PPU sprite priority
In the NES PPU, each sprite has two values that affect priority, or what appears behind what: the index of the sprite within OAM (0 to 63), and the priority bit (attribute 2 bit 5, set to 0 for front or 1 for back).
Putting a back-priority sprite at a lower OAM index than a front-priority sprite can cover up the the front-priority sprite and let the background show through. Super Mario Bros. 3 uses this for power-ups sprouting from blocks, by putting a non-transparent back-priority sprite "behind" the block at a low index and putting the power-up at a higher index. (You can see the corners of the back-priority sprite when Mario hits a note block in World 1-2, as the note block becomes more squared off.) The advantage of this approach is that the power-up can be hidden behind the block and still have front priority, meaning the area above the block doesn't have to be pure bg pixels like in Super Mario Bros.
The Nintendo DS PPU handles priority the "obvious" way, and some NES emulator developers initially think the NES PPU handles it the same way:
- Front priority sprites in front
- The background plane in the middle
- Back priority sprites in back
What really happens in the NES PPU is conceptually more like this:
- During sprite evaluation for each scanline (cycles 65 through 240), the PPU searches for the eight frontmost sprites on this line. Then during sprite pattern fetch (cycles 257 to 320), these eight sprites get drawn front (lower index) to back (higher index) into a buffer, taking only the first opaque pixel that matches each X coordinate. Priority does not affect ordering in this buffer but is saved with each pixel.

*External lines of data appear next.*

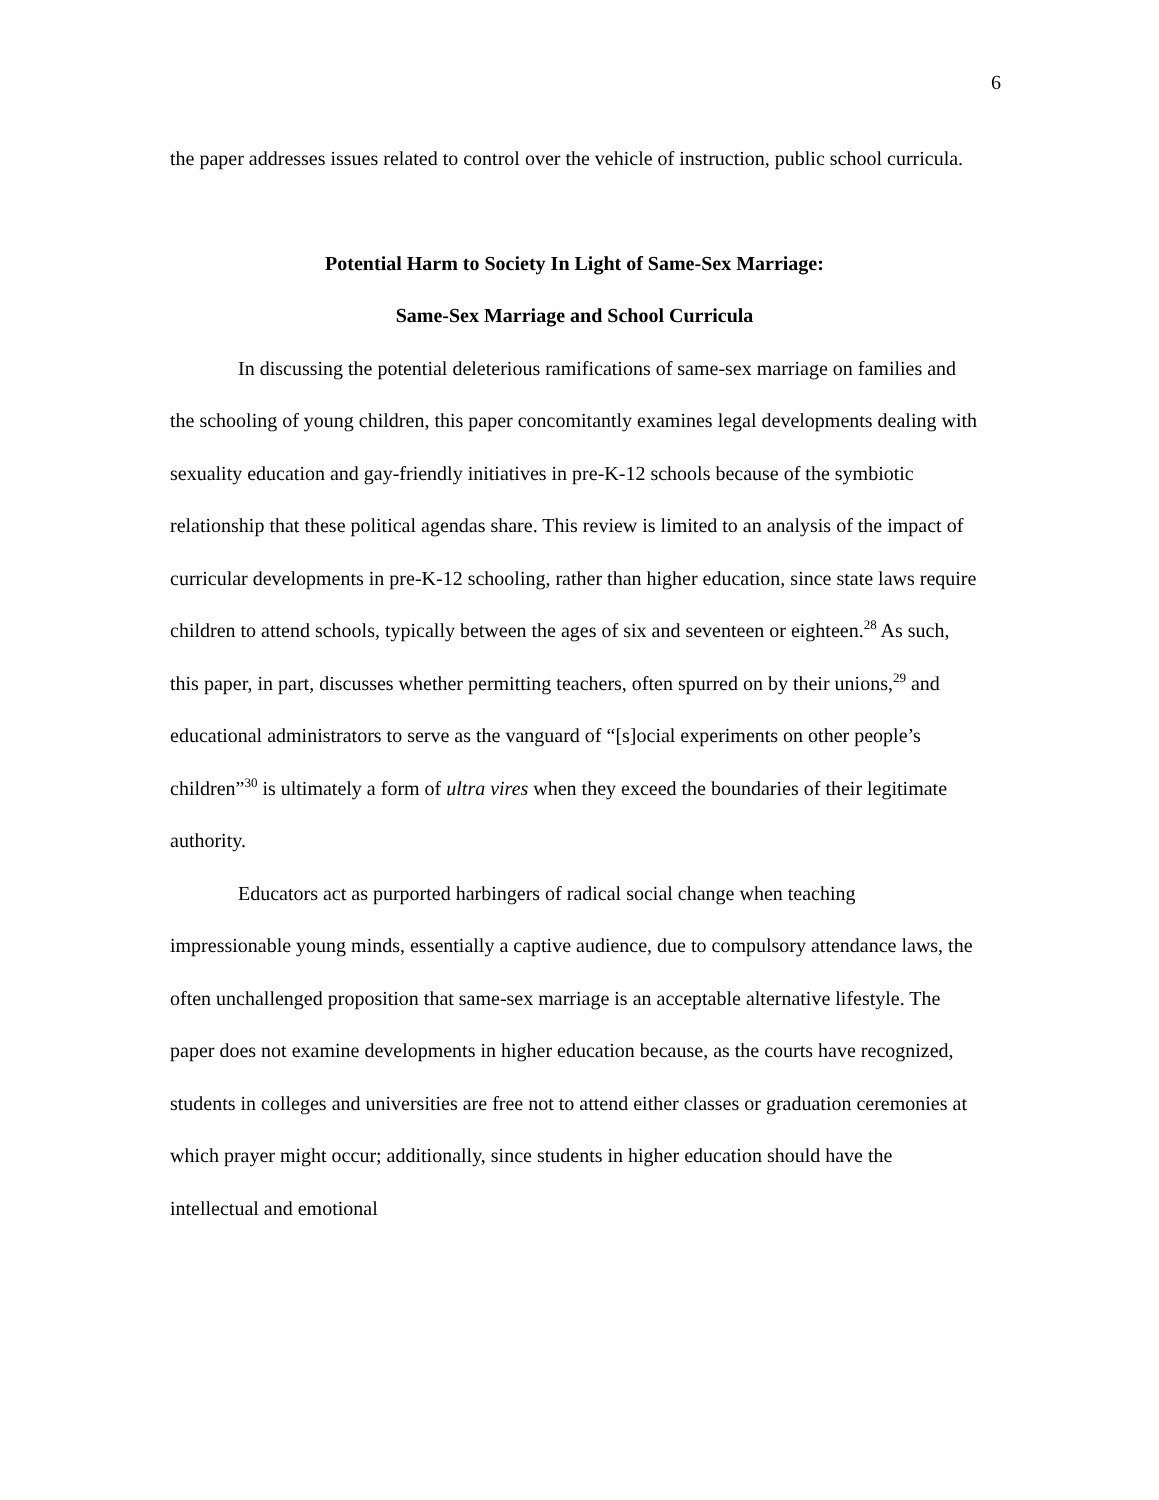6
the paper addresses issues related to control over the vehicle of instruction, public school curricula.
Potential Harm to Society In Light of Same-Sex Marriage:
Same-Sex Marriage and School Curricula
In discussing the potential deleterious ramifications of same-sex marriage on families and the schooling of young children, this paper concomitantly examines legal developments dealing with sexuality education and gay-friendly initiatives in pre-K-12 schools because of the symbiotic relationship that these political agendas share. This review is limited to an analysis of the impact of curricular developments in pre-K-12 schooling, rather than higher education, since state laws require children to attend schools, typically between the ages of six and seventeen or eighteen.<sup>28</sup> As such, this paper, in part, discusses whether permitting teachers, often spurred on by their unions,<sup>29</sup> and educational administrators to serve as the vanguard of “[s]ocial experiments on other people’s children”<sup>30</sup> is ultimately a form of ultra vires when they exceed the boundaries of their legitimate authority.
Educators act as purported harbingers of radical social change when teaching impressionable young minds, essentially a captive audience, due to compulsory attendance laws, the often unchallenged proposition that same-sex marriage is an acceptable alternative lifestyle. The paper does not examine developments in higher education because, as the courts have recognized, students in colleges and universities are free not to attend either classes or graduation ceremonies at which prayer might occur; additionally, since students in higher education should have the intellectual and emotional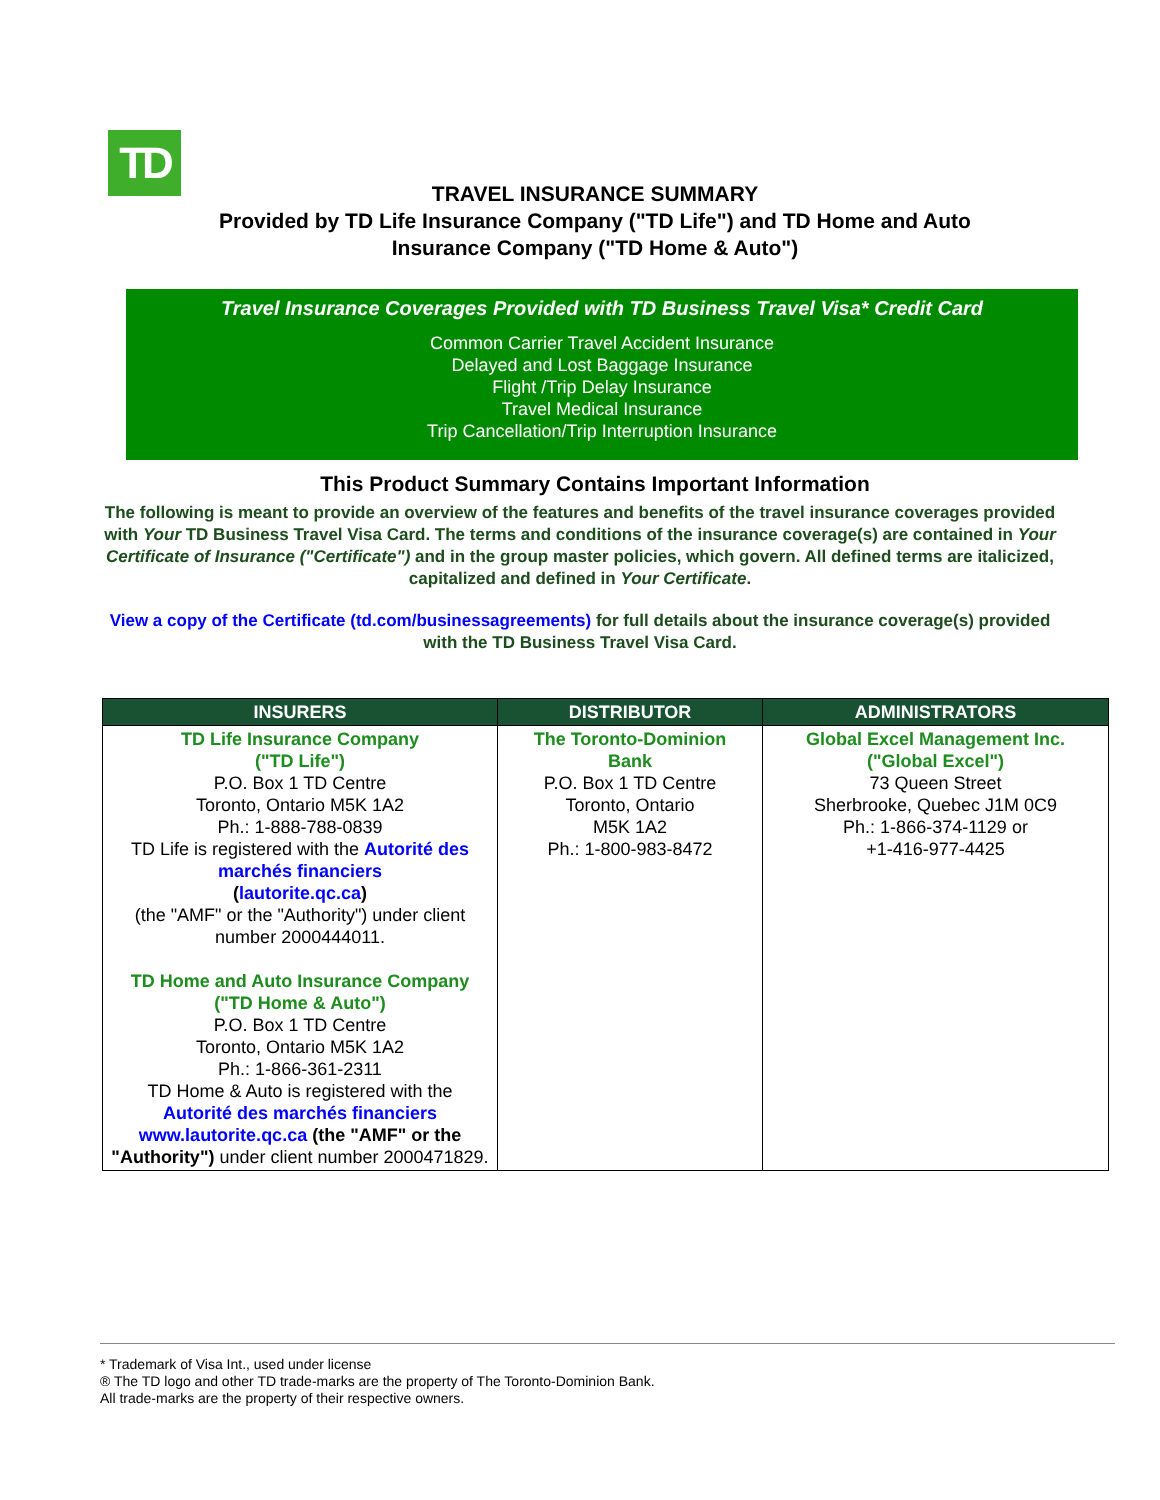TD
TRAVEL INSURANCE SUMMARY
Provided by TD Life Insurance Company ("TD Life") and TD Home and Auto
Insurance Company ("TD Home & Auto")
Travel Insurance Coverages Provided with TD Business Travel Visa* Credit Card
Common Carrier Travel Accident Insurance
Delayed and Lost Baggage Insurance
Flight /Trip Delay Insurance
Travel Medical Insurance
Trip Cancellation/Trip Interruption Insurance
This Product Summary Contains Important Information
The following is meant to provide an overview of the features and benefits of the travel insurance coverages provided with Your TD Business Travel Visa Card. The terms and conditions of the insurance coverage(s) are contained in Your Certificate of Insurance ("Certificate") and in the group master policies, which govern. All defined terms are italicized, capitalized and defined in Your Certificate.
View a copy of the Certificate (td.com/businessagreements) for full details about the insurance coverage(s) provided with the TD Business Travel Visa Card.
| INSURERS | DISTRIBUTOR | ADMINISTRATORS |
| --- | --- | --- |
| TD Life Insurance Company ("TD Life") P.O. Box 1 TD Centre Toronto, Ontario M5K 1A2 Ph.: 1-888-788-0839 TD Life is registered with the Autorité des marchés financiers ( lautorite.qc.ca ) (the "AMF" or the "Authority") under client number 2000444011. TD Home and Auto Insurance Company ("TD Home & Auto") P.O. Box 1 TD Centre Toronto, Ontario M5K 1A2 Ph.: 1-866-361-2311 TD Home & Auto is registered with the Autorité des marchés financiers www.lautorite.qc.ca (the "AMF" or the "Authority") under client number 2000471829. | The Toronto-Dominion Bank P.O. Box 1 TD Centre Toronto, Ontario M5K 1A2 Ph.: 1-800-983-8472 | Global Excel Management Inc. ("Global Excel") 73 Queen Street Sherbrooke, Quebec J1M 0C9 Ph.: 1-866-374-1129 or +1-416-977-4425 |
* Trademark of Visa Int., used under license
® The TD logo and other TD trade-marks are the property of The Toronto-Dominion Bank.
All trade-marks are the property of their respective owners.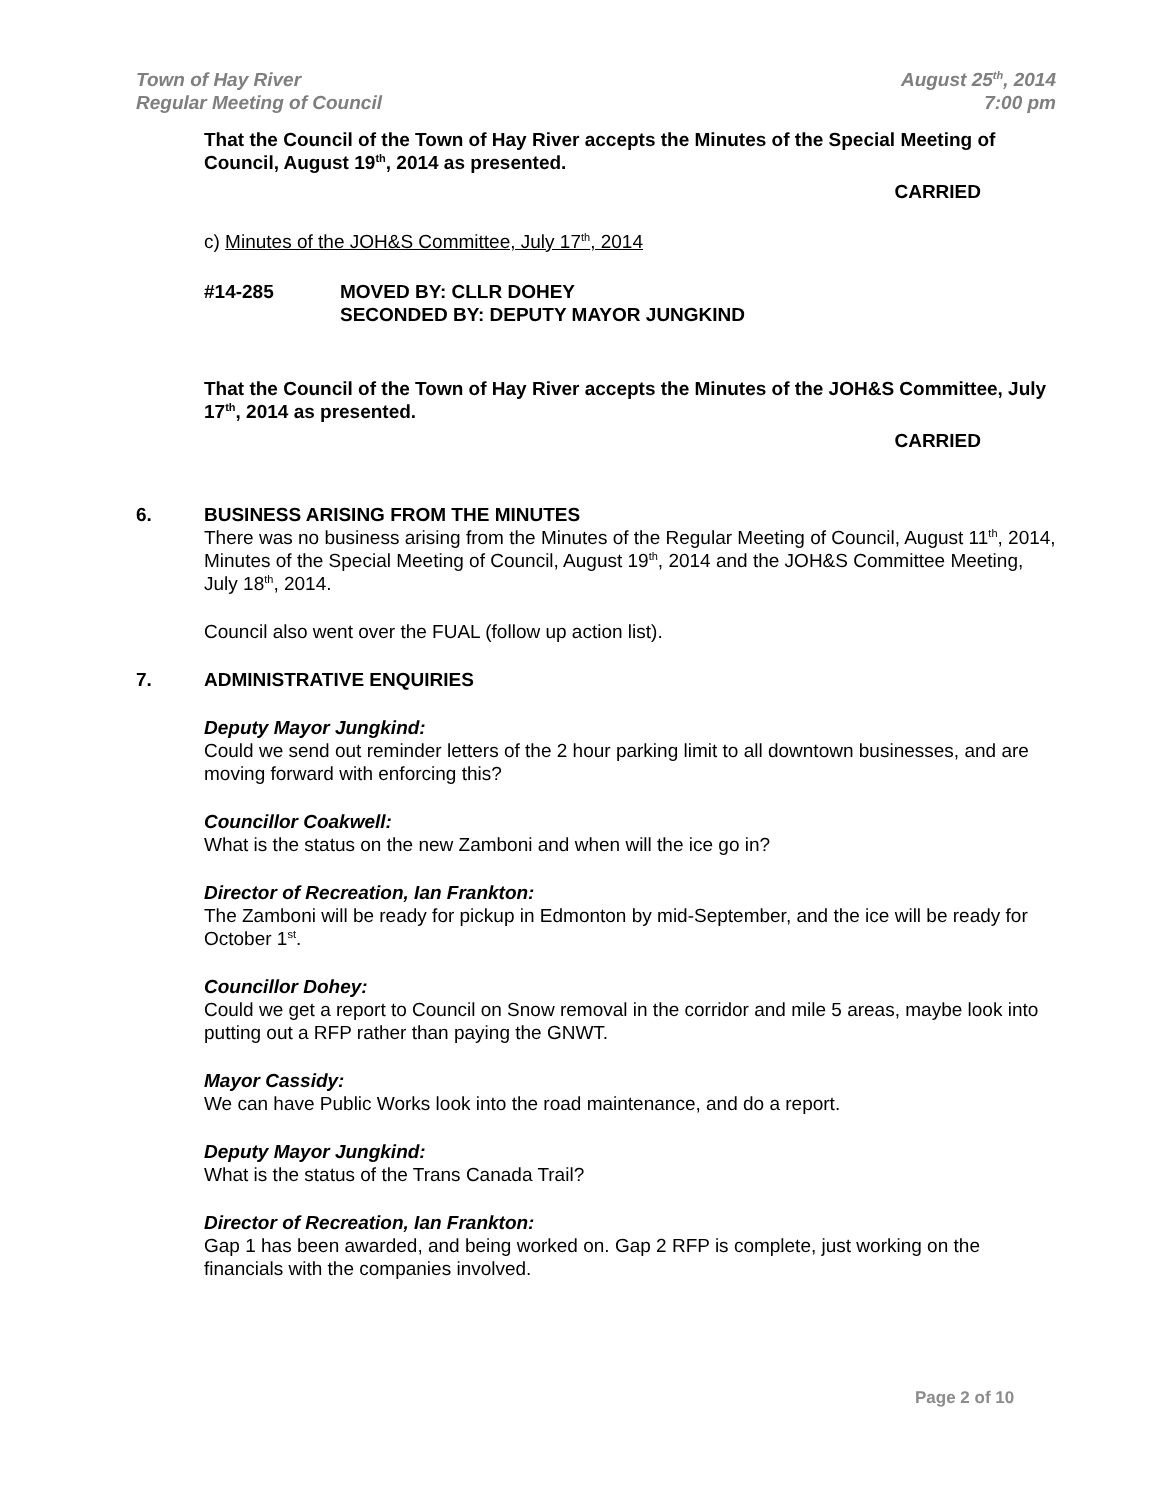Town of Hay River
Regular Meeting of Council
August 25<sup>th</sup>, 2014
7:00 pm
That the Council of the Town of Hay River accepts the Minutes of the Special Meeting of Council, August 19<sup>th</sup>, 2014 as presented.
CARRIED
c) Minutes of the JOH&S Committee, July 17<sup>th</sup>, 2014
#14-285 MOVED BY: CLLR DOHEY
SECONDED BY: DEPUTY MAYOR JUNGKIND
That the Council of the Town of Hay River accepts the Minutes of the JOH&S Committee, July 17<sup>th</sup>, 2014 as presented.
CARRIED
6. BUSINESS ARISING FROM THE MINUTES
There was no business arising from the Minutes of the Regular Meeting of Council, August 11<sup>th</sup>, 2014, Minutes of the Special Meeting of Council, August 19<sup>th</sup>, 2014 and the JOH&S Committee Meeting, July 18<sup>th</sup>, 2014.
Council also went over the FUAL (follow up action list).
7. ADMINISTRATIVE ENQUIRIES
Deputy Mayor Jungkind:
Could we send out reminder letters of the 2 hour parking limit to all downtown businesses, and are moving forward with enforcing this?
Councillor Coakwell:
What is the status on the new Zamboni and when will the ice go in?
Director of Recreation, Ian Frankton:
The Zamboni will be ready for pickup in Edmonton by mid-September, and the ice will be ready for October 1<sup>st</sup>.
Councillor Dohey:
Could we get a report to Council on Snow removal in the corridor and mile 5 areas, maybe look into putting out a RFP rather than paying the GNWT.
Mayor Cassidy:
We can have Public Works look into the road maintenance, and do a report.
Deputy Mayor Jungkind:
What is the status of the Trans Canada Trail?
Director of Recreation, Ian Frankton:
Gap 1 has been awarded, and being worked on. Gap 2 RFP is complete, just working on the financials with the companies involved.
Page 2 of 10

- The background gets drawn to a separate buffer.
- For each pixel in the background buffer, the corresponding sprite pixel replaces it only if the sprite pixel is opaque and front priority or if the background pixel is transparent.
The buffers don't actually exist as full-scanline buffers inside the PPU but instead as a set of counters and shift registers. The above logic is implemented a pixel at a time, as PPU rendering explains.
Detailed internals of the sprite priority quirk
During sprite evaluation the PPU copies the sprites that are in y range from the primary to the secondary OAM, from which eight internal sprite output units are then initialized. These sprite output units are wired such that the lowest-numbered unit that outputs a non-transparent pixel always wins, regardless of front/back sprite priority and regardless of what the background pixel at the corresponding location is.
Hence, when a back-priority sprite is hidden behind non-bg background pixels, it will still hide output from higher-numbered sprite output units wherever it has a non-transparent pixel.